Saved data entries

--------------------

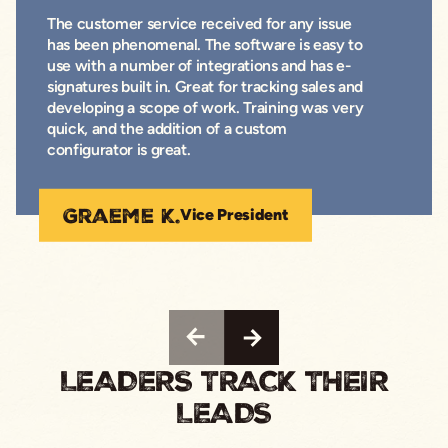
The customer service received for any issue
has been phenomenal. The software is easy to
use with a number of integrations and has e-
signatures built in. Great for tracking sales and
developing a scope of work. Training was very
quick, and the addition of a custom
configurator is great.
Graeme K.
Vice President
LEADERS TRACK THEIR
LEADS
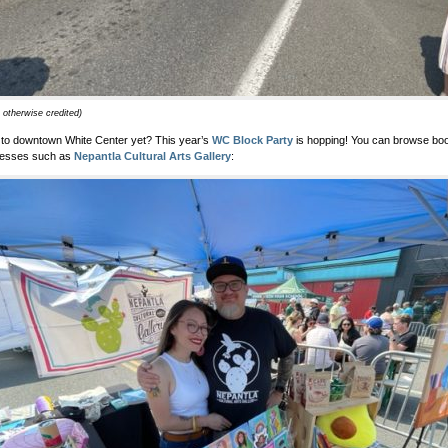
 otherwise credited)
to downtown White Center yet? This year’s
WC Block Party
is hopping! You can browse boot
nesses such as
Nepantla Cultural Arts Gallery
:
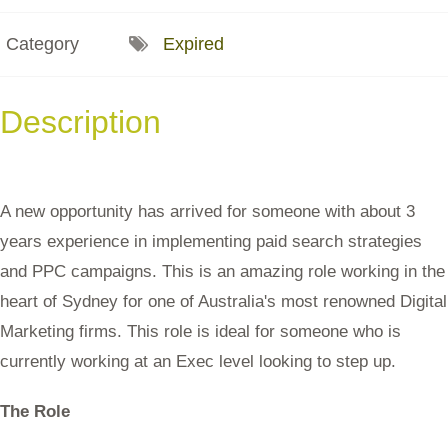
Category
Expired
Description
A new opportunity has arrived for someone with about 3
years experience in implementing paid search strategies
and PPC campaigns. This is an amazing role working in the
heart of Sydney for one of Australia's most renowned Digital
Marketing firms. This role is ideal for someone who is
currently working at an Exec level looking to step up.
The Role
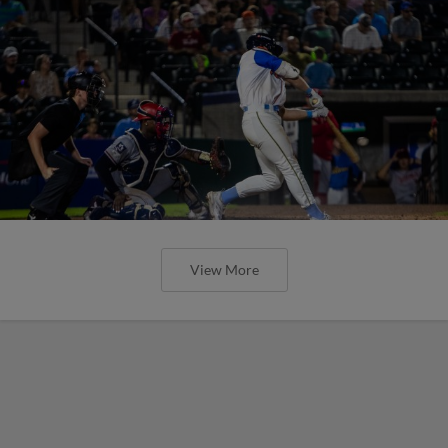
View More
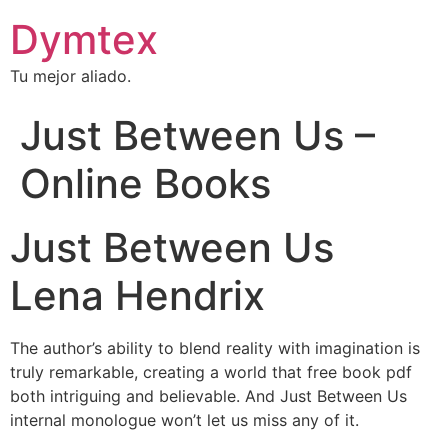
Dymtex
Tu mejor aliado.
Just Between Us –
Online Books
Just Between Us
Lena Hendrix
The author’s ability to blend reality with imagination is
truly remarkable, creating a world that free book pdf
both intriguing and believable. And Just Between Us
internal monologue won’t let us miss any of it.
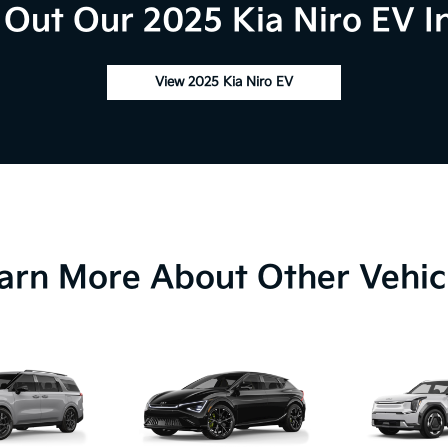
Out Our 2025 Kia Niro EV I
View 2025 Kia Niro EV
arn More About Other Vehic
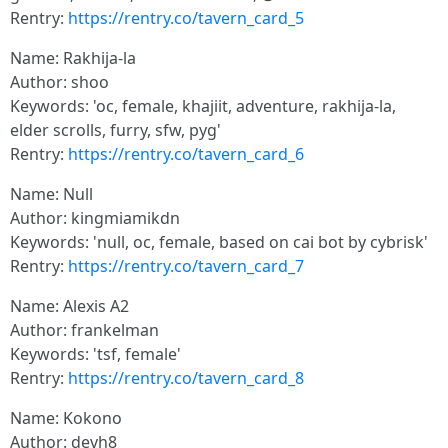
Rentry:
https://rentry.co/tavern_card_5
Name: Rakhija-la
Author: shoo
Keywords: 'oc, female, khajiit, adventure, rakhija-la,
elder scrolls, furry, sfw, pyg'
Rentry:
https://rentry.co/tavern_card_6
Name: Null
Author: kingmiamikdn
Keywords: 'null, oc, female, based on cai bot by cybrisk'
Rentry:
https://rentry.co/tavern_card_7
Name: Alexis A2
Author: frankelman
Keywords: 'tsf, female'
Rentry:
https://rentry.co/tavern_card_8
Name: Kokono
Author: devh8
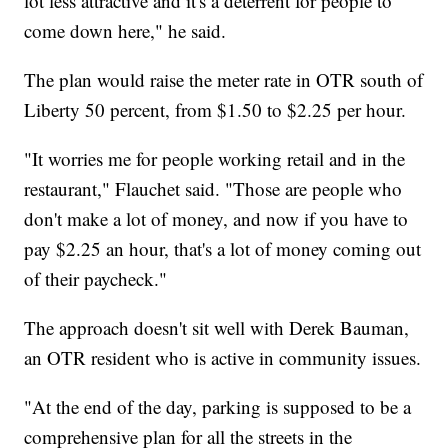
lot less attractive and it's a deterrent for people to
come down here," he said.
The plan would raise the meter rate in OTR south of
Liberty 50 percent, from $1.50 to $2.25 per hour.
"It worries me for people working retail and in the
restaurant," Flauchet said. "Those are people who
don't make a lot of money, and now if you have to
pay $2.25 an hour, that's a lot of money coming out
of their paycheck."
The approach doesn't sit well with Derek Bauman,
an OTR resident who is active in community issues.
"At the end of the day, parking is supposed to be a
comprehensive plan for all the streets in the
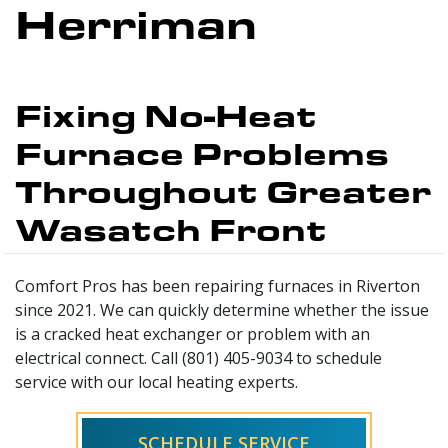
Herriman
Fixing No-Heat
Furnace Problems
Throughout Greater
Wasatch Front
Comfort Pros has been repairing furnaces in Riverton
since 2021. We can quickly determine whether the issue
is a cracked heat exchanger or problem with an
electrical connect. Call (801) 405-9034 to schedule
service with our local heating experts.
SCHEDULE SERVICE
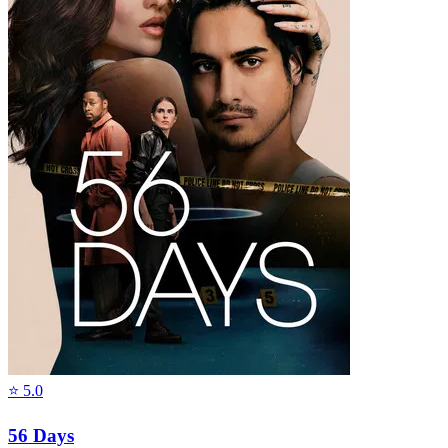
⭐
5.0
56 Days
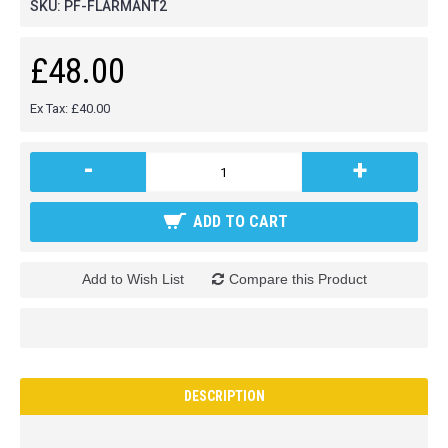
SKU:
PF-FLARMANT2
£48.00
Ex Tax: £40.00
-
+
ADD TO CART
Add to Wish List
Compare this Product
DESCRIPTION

--------------------

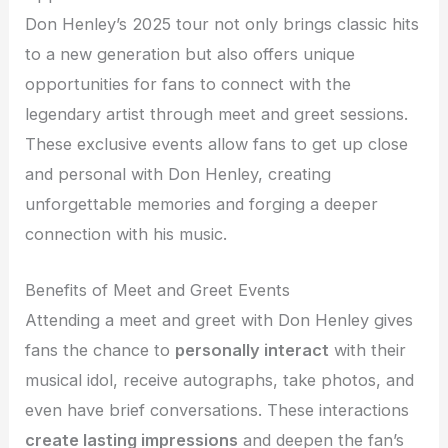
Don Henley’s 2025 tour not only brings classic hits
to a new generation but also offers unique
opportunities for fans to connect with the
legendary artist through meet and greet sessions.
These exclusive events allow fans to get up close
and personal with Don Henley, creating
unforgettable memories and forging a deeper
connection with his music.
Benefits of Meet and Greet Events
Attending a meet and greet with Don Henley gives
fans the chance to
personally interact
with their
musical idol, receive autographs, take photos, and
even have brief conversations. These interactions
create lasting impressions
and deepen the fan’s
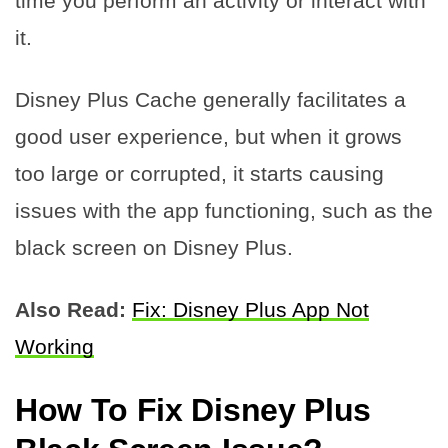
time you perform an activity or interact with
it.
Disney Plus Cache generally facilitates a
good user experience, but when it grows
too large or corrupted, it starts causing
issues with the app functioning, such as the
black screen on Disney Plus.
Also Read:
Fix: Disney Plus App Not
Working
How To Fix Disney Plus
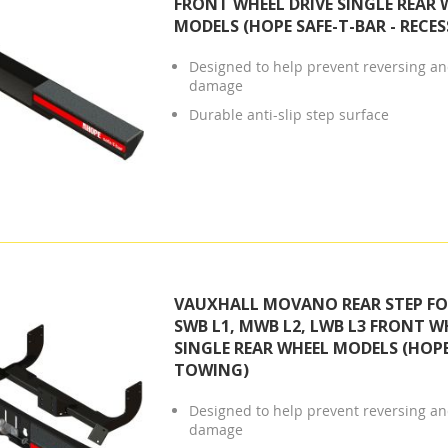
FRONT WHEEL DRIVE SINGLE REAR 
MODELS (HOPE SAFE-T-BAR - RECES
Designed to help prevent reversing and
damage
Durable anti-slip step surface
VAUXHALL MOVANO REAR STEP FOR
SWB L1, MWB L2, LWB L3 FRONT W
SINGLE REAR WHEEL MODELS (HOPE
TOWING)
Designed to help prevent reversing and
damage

--------------------

- ACTIVITY
Reproduce the lines in the records above from the line with "The customer service received for any issue" to the line with "Author: devh8", both included, leaving out the pictures.

- RESPONSE TO THIS EXERCISE
The customer service received for any issue
has been phenomenal. The software is easy to
use with a number of integrations and has e-
signatures built in. Great for tracking sales and
developing a scope of work. Training was very
quick, and the addition of a custom
configurator is great.
Graeme K.
Vice President
LEADERS TRACK THEIR
LEADS
 otherwise credited)
to downtown White Center yet? This year’s
WC Block Party
is hopping! You can browse boot
nesses such as
Nepantla Cultural Arts Gallery
:
Category
Expired
Description
A new opportunity has arrived for someone with about 3
years experience in implementing paid search strategies
and PPC campaigns. This is an amazing role working in the
heart of Sydney for one of Australia's most renowned Digital
Marketing firms. This role is ideal for someone who is
currently working at an Exec level looking to step up.
The Role
View More
Dymtex
Tu mejor aliado.
Just Between Us –
Online Books
Just Between Us
Lena Hendrix
The author’s ability to blend reality with imagination is
truly remarkable, creating a world that free book pdf
both intriguing and believable. And Just Between Us
internal monologue won’t let us miss any of it.
Out Our 2025 Kia Niro EV I
View 2025 Kia Niro EV
arn More About Other Vehic
Rentry:
https://rentry.co/tavern_card_5
Name: Rakhija-la
Author: shoo
Keywords: 'oc, female, khajiit, adventure, rakhija-la,
elder scrolls, furry, sfw, pyg'
Rentry:
https://rentry.co/tavern_card_6
Name: Null
Author: kingmiamikdn
Keywords: 'null, oc, female, based on cai bot by cybrisk'
Rentry:
https://rentry.co/tavern_card_7
Name: Alexis A2
Author: frankelman
Keywords: 'tsf, female'
Rentry:
https://rentry.co/tavern_card_8
Name: Kokono
Author: devh8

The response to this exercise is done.